My friend imed, or is im'd, me today. He told me rather bluntly that I was supposed to update my blog more than once a week. I told him that I didn't want people to get tired of hearing from me. I mean what if I run out of ideas? What if I just sound annoying and/or whiny? Then the little box that says followers would decrease by at least 10% and I would have no one to share this with, except myself. This would be sad. I would cry, maybe not cry, maybe just frown.
And this leads me to my thoughts to write:
There's so much of me that comes up with great ideas of what to do, but fears actually doing them. I fear of all the possibilities falling apart at my feet. I fear my dreams lying on the ground in the form of broken shards of glass. A mirror shattered. I fear that one day I'll look down on those pieces. I'll pick up a shard, a triangle, just big enough piece to see my eyes. I will look into the eyes reflected back to me and see the dreams that I have never completed because they were never attempted. I will put the broken dream down and walk away, slowly letting the spark that the possibilities created dim from my eyes.

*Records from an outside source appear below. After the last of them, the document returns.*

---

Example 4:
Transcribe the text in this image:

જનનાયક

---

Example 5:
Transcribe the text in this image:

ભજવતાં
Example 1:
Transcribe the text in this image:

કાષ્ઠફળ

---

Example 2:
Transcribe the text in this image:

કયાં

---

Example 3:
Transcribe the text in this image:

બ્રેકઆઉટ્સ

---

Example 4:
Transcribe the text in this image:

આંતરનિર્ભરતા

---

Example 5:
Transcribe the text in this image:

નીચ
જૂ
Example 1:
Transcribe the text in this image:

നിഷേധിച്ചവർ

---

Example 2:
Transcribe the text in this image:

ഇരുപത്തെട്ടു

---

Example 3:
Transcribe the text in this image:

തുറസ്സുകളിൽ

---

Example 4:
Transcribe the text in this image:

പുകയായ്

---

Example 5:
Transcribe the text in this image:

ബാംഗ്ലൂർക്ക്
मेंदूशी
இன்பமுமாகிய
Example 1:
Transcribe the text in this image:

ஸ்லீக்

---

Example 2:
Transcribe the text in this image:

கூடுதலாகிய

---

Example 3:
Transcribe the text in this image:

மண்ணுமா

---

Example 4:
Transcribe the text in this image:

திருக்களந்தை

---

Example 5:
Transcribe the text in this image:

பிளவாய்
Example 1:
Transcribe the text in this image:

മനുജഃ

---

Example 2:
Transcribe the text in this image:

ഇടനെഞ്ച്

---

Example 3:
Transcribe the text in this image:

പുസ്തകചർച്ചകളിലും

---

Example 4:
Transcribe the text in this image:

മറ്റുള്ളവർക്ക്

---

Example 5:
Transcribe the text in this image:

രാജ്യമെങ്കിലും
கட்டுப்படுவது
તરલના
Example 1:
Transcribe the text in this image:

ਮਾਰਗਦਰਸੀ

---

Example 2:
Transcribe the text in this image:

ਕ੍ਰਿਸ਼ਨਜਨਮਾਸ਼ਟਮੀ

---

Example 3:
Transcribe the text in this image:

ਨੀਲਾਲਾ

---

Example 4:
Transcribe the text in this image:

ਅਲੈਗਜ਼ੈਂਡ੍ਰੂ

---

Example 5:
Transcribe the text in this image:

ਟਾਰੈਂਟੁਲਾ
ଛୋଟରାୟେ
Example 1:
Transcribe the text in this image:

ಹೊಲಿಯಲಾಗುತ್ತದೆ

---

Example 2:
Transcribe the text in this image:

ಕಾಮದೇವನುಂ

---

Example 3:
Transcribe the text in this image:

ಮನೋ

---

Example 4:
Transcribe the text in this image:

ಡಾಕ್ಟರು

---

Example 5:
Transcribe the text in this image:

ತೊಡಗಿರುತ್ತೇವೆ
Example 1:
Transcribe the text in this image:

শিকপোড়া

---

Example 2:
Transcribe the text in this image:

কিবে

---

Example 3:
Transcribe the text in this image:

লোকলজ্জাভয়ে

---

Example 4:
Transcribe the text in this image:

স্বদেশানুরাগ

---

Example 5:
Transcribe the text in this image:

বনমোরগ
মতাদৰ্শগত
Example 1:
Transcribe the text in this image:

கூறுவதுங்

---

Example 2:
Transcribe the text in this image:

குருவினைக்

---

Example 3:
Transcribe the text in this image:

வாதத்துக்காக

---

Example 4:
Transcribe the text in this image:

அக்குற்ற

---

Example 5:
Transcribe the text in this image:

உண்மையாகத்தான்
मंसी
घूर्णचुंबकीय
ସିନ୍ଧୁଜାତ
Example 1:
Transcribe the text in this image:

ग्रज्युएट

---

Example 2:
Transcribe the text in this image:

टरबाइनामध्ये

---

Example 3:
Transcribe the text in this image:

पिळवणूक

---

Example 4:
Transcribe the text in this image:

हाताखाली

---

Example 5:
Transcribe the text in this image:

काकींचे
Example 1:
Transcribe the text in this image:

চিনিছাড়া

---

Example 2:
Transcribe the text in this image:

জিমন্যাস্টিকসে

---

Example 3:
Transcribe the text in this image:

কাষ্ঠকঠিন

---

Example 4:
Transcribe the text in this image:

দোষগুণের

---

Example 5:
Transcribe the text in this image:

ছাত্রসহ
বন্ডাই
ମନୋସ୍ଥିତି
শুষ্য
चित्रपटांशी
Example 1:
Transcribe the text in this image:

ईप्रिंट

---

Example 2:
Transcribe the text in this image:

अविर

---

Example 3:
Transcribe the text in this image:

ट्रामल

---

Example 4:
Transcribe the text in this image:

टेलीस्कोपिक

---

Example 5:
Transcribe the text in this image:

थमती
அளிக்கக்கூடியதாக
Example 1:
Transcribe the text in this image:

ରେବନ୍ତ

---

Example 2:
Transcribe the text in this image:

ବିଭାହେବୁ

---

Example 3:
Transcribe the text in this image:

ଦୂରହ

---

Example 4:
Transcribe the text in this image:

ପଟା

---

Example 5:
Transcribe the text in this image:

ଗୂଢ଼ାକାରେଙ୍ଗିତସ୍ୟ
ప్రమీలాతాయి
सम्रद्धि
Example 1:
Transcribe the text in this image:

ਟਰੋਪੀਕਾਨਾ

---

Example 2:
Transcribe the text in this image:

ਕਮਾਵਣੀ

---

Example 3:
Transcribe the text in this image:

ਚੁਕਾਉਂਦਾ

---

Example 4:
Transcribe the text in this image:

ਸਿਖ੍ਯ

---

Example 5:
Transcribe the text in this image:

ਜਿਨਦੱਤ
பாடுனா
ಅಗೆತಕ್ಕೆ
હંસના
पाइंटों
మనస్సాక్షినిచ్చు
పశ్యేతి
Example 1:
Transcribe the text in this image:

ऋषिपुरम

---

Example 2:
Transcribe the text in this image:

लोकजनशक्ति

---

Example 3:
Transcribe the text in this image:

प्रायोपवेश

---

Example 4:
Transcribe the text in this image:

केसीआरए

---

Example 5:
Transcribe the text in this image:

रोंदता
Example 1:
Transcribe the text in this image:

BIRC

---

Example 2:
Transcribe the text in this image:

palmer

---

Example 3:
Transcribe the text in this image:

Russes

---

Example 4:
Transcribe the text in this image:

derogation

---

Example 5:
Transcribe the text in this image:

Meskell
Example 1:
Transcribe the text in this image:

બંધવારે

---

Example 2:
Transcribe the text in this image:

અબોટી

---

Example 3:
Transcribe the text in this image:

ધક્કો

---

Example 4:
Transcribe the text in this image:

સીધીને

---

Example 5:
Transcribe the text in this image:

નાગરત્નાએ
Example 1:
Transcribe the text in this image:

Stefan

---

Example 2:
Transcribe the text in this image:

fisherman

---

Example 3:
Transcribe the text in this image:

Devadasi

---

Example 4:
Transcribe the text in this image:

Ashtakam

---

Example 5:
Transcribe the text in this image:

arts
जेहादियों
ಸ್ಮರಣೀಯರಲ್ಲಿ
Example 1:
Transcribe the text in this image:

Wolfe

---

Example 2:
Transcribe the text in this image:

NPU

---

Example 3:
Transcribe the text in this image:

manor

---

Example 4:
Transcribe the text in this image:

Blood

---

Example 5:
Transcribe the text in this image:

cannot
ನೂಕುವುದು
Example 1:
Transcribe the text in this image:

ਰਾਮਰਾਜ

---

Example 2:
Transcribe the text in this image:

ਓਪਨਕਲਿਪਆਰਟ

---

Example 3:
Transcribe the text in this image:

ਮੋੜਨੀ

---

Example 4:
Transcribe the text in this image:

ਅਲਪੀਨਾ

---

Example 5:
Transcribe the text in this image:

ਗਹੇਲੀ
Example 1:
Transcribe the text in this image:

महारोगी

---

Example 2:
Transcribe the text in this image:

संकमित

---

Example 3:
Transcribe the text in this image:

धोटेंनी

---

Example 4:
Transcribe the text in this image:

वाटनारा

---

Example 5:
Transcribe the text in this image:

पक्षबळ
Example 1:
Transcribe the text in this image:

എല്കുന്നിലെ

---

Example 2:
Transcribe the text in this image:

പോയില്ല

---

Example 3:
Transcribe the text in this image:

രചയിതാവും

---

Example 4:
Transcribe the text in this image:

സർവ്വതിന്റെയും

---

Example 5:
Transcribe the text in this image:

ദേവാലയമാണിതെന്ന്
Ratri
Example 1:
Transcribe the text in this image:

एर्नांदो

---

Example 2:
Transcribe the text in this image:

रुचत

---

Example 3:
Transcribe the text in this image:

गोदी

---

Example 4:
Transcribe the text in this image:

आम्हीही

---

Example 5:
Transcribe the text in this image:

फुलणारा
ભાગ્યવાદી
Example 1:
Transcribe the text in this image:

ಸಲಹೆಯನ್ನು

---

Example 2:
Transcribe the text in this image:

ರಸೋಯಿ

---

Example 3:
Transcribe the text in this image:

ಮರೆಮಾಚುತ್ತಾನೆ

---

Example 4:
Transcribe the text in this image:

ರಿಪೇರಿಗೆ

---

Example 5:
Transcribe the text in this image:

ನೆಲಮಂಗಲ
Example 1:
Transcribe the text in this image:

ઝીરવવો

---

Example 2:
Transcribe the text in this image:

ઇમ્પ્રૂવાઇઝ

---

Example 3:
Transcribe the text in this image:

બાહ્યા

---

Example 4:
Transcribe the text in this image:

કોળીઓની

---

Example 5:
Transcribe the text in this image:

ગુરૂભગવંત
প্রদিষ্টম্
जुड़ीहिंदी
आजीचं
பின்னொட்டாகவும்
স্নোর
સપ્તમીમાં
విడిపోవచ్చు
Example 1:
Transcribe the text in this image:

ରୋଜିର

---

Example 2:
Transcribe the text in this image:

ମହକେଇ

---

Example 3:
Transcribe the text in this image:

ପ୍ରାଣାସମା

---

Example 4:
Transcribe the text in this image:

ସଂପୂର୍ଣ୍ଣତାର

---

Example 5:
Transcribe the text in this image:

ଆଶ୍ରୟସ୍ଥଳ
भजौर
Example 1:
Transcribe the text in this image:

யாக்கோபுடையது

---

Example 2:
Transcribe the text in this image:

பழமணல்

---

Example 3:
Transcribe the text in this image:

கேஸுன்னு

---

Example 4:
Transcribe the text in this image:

I started a blog, but what if I didn't write in it again. Just started it because I wouldn't know where it would go...of where I would go with it. I started a book, but what if I just stopped and didn't complete it for fear of who would read it, or better who wouldn't read it. I started writing, but what if I stopped before anyone could tell me I was good, or wasn't.
The reality is that the fear of what I won't accomplish will only help me accomplish nothing. Maybe for today...I should update my own blog. I should add a chapter to my book. I should email a literary publicist with my book proposal. I should face my fear and see what happens.
Fear stops us from achieving our full potential. I was backpacking with my brother once on the Appalachian Trail at the beginning of January. We were walking between these giant oak trees during the early morning. The sun just rising, shining through low clouds that linger all day. As we hiked to a peak, over a rough and worn out trail my brother looked me square in the eyes and said, "99% of the people never live to their full potential." I guess at the end of the day, I hope to part of the 1% that he considers having reached full potential. I guess I'll never know till I actually try.
So here's to trying. Here's to, "I should." What's your "I should..."?
Sometimes blogging can be tiresome and it is as simple as that. Sometimes it is refreshing. I tried to write in my blog all the time at first and then I realized that I wasn't doing it for me but because other people expected it. So now I just write in my blog when the mood strikes me, I need a good SAHE type reflection time or I need to spill out emotion in a healthy way. Blog as you will my friend! Hope North Carolina is good!